• [Source extract]
----------

Are NIMBYs in Chicago getting out of hand? What started as groups of concerned citizens have lately turned into angry mobs shouting at people, waving signs, and even making threats. The demeanor of these groups make it so that ordinary citizens interested in what’s happening in their communities are intimidated to the point that they no longer attend community meetings. If they give the wrong answer to a pointed question from a random stranger they face ridicule from strangers. Never park your car near a community meeting if you’re undecided, or worse — in favor — of a new building in downtown Chicago.
NIMBY groups are not to be trifled with in Chicago. Some hold significant political sway and have gotten everything from corner bars to 75-story skyscrapers killed for various, largely selfish, reasons. But it wasn’t always that way. Perhaps it was the evaporation of home equity in the wake of the Great Recession that combined with anger and idleness to breed the current crop of super-NIMBYs. The kind we’ve seen actually spit at speakers at development meetings.

----------

Source data
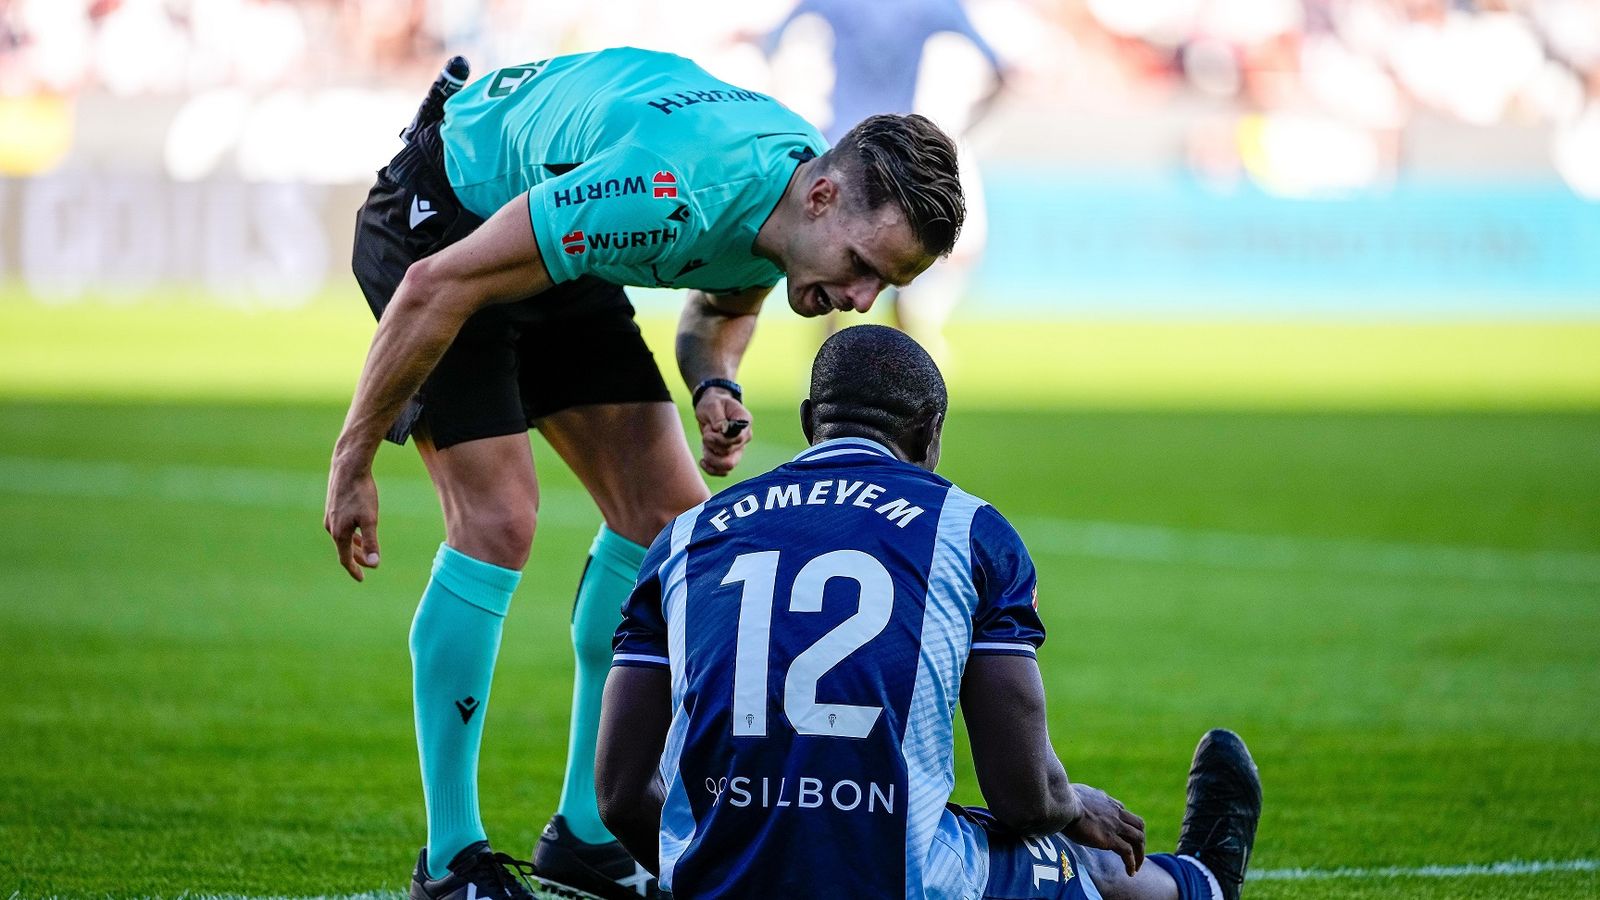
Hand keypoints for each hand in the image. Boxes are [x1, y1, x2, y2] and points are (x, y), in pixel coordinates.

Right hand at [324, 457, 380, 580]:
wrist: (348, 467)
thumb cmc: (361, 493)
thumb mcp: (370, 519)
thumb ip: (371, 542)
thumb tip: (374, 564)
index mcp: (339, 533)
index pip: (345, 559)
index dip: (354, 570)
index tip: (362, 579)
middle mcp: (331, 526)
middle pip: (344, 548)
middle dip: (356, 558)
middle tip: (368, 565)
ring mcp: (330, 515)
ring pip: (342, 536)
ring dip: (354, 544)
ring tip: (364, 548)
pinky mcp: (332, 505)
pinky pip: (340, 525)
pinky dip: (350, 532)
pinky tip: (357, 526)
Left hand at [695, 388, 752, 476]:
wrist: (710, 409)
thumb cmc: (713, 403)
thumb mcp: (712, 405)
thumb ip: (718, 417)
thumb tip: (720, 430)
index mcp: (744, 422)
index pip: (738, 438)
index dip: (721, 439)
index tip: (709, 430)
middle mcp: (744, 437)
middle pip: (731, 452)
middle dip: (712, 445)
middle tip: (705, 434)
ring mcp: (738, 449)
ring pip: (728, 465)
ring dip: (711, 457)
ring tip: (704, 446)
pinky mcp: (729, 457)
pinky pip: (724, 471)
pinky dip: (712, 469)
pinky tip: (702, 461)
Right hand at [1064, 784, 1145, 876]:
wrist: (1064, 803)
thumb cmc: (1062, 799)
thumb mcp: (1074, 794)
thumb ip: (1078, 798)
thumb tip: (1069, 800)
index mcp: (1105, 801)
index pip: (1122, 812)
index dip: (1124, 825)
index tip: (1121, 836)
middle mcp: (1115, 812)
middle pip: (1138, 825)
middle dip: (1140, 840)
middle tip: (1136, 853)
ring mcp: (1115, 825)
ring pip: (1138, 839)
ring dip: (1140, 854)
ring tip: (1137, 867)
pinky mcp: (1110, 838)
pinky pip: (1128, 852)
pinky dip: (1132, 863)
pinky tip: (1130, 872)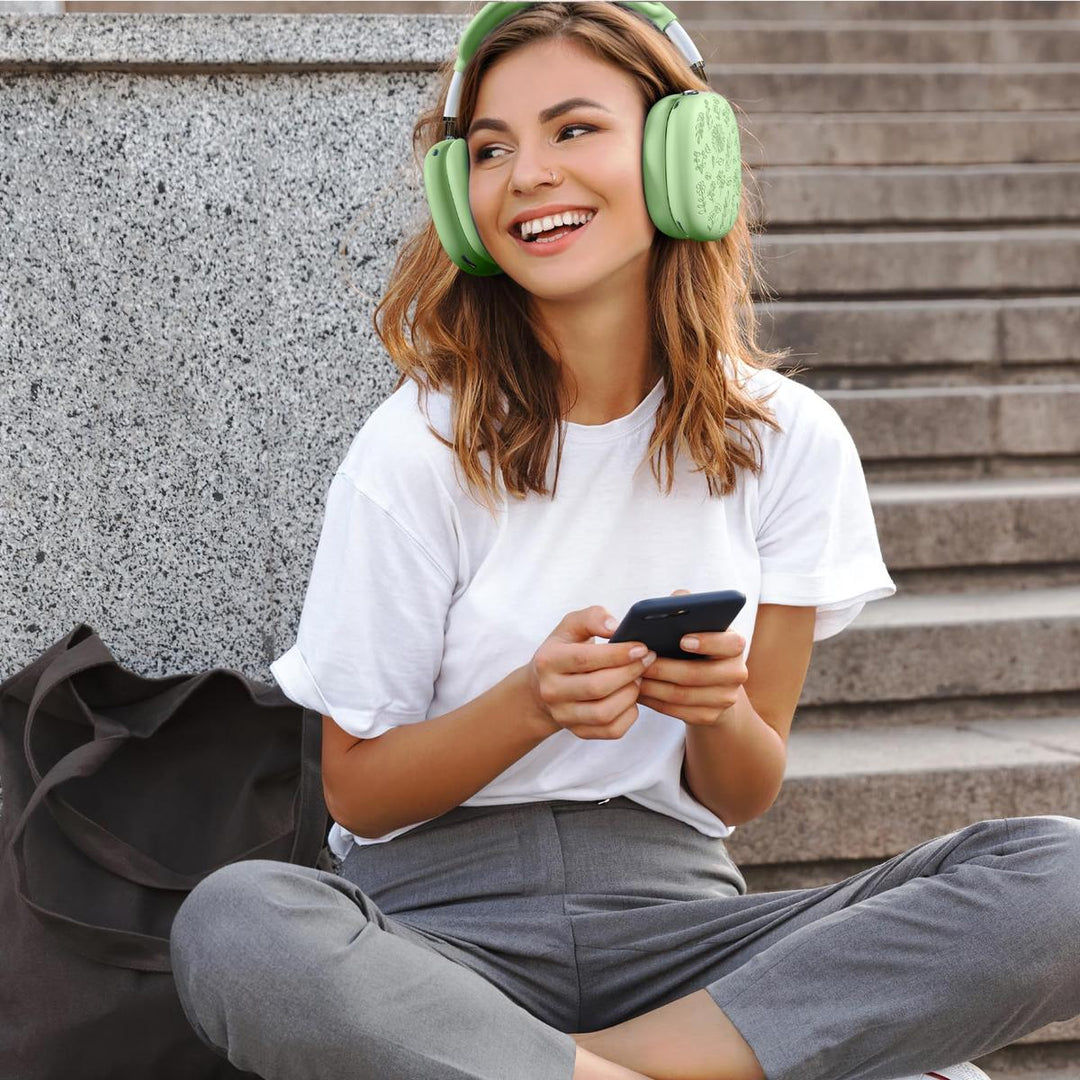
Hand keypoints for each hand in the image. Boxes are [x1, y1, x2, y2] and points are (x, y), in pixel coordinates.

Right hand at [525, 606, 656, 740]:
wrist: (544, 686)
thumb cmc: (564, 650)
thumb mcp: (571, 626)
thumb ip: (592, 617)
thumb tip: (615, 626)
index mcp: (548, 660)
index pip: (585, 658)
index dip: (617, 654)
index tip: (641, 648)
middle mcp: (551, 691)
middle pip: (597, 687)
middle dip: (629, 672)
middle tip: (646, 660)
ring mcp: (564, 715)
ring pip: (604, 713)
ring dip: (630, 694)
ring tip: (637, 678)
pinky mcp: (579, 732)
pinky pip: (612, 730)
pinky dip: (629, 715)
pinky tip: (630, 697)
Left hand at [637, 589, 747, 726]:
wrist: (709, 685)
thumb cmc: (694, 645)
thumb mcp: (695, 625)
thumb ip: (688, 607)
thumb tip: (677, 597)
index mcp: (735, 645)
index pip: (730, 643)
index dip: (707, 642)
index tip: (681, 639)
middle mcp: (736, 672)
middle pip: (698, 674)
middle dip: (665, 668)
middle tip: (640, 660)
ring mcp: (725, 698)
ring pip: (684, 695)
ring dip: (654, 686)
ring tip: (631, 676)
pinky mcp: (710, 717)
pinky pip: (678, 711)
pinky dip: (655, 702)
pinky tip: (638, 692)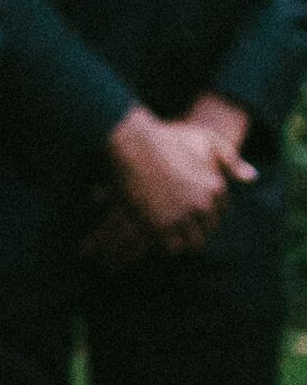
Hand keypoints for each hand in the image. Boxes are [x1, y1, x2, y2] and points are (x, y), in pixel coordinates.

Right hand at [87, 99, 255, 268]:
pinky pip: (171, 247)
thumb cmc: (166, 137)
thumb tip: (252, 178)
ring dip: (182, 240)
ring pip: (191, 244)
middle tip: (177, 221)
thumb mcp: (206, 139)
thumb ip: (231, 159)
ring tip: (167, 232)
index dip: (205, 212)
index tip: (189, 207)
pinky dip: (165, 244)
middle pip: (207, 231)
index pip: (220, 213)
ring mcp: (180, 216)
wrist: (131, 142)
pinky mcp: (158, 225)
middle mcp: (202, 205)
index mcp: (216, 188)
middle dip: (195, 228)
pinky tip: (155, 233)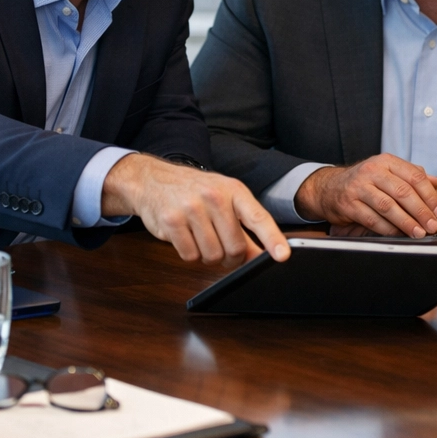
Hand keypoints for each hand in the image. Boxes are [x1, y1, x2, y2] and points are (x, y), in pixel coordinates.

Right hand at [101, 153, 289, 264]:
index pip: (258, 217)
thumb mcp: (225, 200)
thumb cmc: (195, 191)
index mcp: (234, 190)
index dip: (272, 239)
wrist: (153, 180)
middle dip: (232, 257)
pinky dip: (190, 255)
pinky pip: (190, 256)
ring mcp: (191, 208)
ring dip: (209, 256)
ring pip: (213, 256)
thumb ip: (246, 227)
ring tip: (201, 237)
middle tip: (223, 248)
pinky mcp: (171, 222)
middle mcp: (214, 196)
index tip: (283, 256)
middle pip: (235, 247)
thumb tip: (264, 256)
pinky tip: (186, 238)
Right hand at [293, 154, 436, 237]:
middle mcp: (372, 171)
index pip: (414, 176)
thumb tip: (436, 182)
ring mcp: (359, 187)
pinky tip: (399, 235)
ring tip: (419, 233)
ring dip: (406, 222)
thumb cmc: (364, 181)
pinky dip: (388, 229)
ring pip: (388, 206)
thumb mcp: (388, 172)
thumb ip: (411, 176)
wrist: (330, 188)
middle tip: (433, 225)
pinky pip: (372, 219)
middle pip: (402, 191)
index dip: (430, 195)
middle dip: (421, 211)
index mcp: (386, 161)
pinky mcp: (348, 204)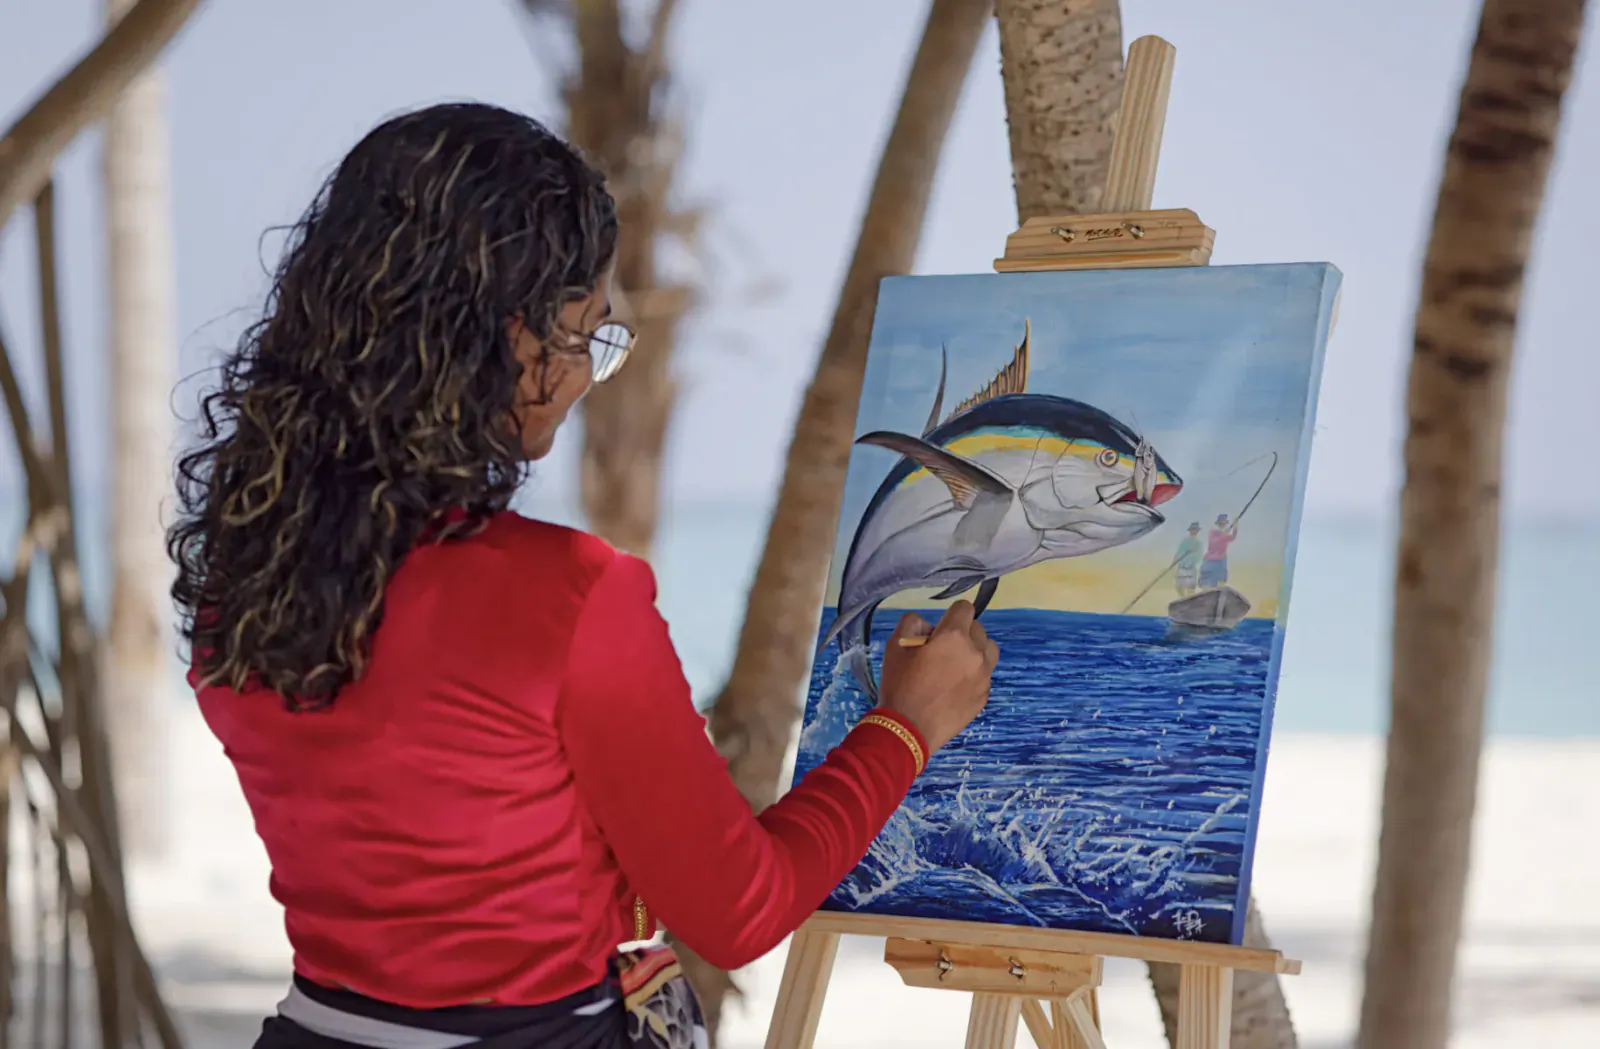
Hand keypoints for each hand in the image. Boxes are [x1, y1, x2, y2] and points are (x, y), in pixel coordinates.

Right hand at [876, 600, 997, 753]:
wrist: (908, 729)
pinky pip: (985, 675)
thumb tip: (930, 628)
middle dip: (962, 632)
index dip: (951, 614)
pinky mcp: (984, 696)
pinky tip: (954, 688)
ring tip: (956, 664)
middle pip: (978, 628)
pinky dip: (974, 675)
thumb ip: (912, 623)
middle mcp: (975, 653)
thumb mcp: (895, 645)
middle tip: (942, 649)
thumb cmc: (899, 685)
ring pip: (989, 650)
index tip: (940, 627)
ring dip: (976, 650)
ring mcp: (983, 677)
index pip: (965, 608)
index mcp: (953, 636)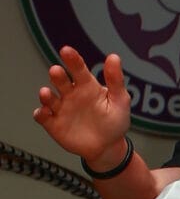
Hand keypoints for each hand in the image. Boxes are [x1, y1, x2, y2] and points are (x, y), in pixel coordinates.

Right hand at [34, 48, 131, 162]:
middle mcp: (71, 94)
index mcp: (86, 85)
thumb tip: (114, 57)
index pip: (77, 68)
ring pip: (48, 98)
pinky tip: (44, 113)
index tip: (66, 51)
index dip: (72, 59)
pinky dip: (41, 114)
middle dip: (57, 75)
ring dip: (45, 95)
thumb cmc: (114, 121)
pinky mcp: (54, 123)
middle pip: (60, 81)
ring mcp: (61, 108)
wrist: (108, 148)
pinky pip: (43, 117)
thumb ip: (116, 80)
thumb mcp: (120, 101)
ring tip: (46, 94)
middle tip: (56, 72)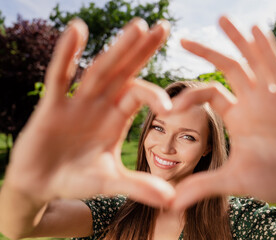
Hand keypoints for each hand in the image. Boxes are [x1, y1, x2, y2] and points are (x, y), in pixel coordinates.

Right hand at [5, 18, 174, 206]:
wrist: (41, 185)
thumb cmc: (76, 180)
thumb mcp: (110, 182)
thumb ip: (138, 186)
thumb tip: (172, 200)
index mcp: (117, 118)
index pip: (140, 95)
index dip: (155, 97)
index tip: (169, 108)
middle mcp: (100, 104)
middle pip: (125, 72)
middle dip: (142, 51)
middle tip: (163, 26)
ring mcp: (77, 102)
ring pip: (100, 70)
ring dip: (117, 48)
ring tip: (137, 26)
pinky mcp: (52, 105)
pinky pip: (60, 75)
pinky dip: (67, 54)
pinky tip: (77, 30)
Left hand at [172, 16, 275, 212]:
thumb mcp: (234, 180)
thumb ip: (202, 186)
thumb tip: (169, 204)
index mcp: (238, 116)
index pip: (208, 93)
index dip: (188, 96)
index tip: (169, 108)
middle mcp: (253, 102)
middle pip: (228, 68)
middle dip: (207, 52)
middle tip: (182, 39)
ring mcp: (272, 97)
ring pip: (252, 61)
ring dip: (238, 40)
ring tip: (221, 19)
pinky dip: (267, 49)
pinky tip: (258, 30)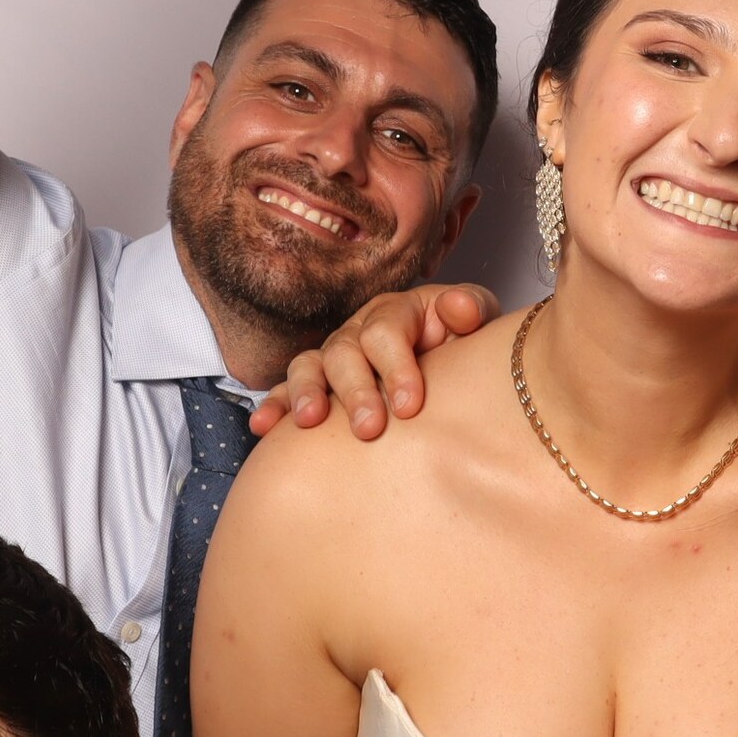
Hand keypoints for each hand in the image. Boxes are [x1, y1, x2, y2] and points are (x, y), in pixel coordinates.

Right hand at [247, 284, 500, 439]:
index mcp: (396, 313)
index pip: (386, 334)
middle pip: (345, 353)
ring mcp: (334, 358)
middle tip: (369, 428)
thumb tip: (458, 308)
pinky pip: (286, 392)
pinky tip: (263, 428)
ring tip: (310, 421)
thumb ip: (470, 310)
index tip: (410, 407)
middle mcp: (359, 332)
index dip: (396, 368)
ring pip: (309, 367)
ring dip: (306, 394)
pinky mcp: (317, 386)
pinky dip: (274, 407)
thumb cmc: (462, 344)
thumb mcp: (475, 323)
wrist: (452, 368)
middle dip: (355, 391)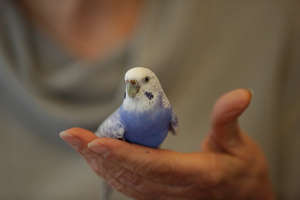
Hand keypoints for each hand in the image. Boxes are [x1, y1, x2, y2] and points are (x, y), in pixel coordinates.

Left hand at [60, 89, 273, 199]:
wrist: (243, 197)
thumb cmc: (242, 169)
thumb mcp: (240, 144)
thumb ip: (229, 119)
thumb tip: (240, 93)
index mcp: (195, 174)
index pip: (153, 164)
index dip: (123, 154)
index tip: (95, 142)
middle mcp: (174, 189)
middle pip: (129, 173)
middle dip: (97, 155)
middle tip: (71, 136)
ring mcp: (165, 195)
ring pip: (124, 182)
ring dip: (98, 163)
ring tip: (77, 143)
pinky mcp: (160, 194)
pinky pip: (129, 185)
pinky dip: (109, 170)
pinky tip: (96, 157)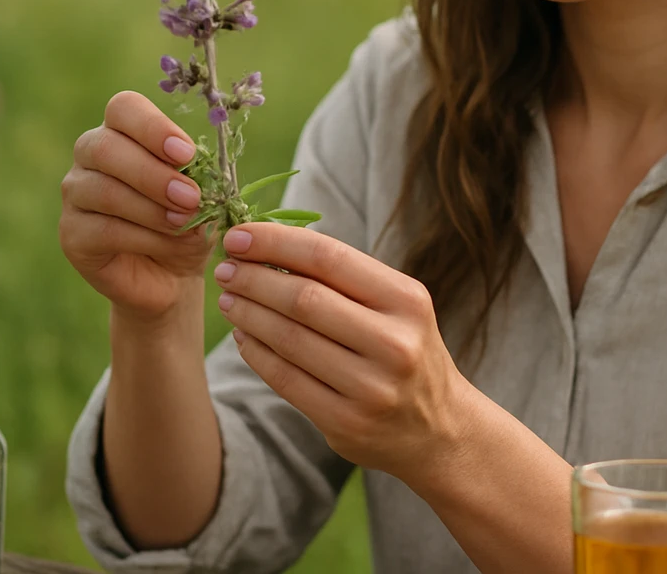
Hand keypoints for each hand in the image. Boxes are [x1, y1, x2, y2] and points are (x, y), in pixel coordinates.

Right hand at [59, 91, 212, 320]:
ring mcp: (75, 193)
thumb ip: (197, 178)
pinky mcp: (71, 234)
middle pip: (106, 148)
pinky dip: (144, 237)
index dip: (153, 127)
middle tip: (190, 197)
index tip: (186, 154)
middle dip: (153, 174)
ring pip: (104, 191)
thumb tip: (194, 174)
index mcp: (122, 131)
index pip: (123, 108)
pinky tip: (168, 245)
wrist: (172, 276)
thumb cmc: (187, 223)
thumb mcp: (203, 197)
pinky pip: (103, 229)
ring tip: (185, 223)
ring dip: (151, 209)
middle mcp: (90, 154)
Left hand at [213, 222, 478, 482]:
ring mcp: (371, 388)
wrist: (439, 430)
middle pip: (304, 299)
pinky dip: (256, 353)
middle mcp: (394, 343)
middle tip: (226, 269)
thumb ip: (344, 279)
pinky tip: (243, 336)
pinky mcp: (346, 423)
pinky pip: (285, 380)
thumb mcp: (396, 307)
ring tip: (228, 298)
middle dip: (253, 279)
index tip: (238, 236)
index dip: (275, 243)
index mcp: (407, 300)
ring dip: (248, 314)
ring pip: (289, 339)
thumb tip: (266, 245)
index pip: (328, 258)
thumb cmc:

----------

• [Required action 1] In the passage on Chicago NIMBY groups, what range of projects have some of these groups gotten killed?
• [Required action 2] Resume the commentary on Chicago NIMBY groups after its last sentence.

• [Answer 1] Everything from corner bars to 75-story skyscrapers.

• [Answer 2]
The origin of the term NIMBY (Not In My Backyard) is a little hazy, but is believed to have originated with the hazardous waste disposal industry in the middle of the last century. The term spread as rapidly as its adherents did and evolved into what we have today in Chicago: FRUIT (Fear of Revitalization Urban Infill and Towers) and BANANAS (Build Absolutely Nothing Anywhere Near Anything).
And so, inspired by a recent article in L.A. Weekly, and not by the pearl-clutching dramatists of the West Loop, or the “I got mine, sucks to be you” crowd of Streeterville, we present a Field Guide to Chicago NIMBYs.
These are the most common NIMBYs. People who somehow believe they have a right to perpetually uninterrupted views out their windows. Some are gullible and believe when the real estate agent told them their view was “protected” or that “nobody is allowed to build anything taller than a church on this side.” This is Chicago — we have churches that are 29-stories tall. Some are so rabid they claim it’s “illegal” to block a view. Others seem to be angling for some kind of financial reparations from the developer of the infringing building. The rule of thumb is: If you’re worried about someone blocking your view, that means you live in a building tall enough that you’ve blocked someone else’s view.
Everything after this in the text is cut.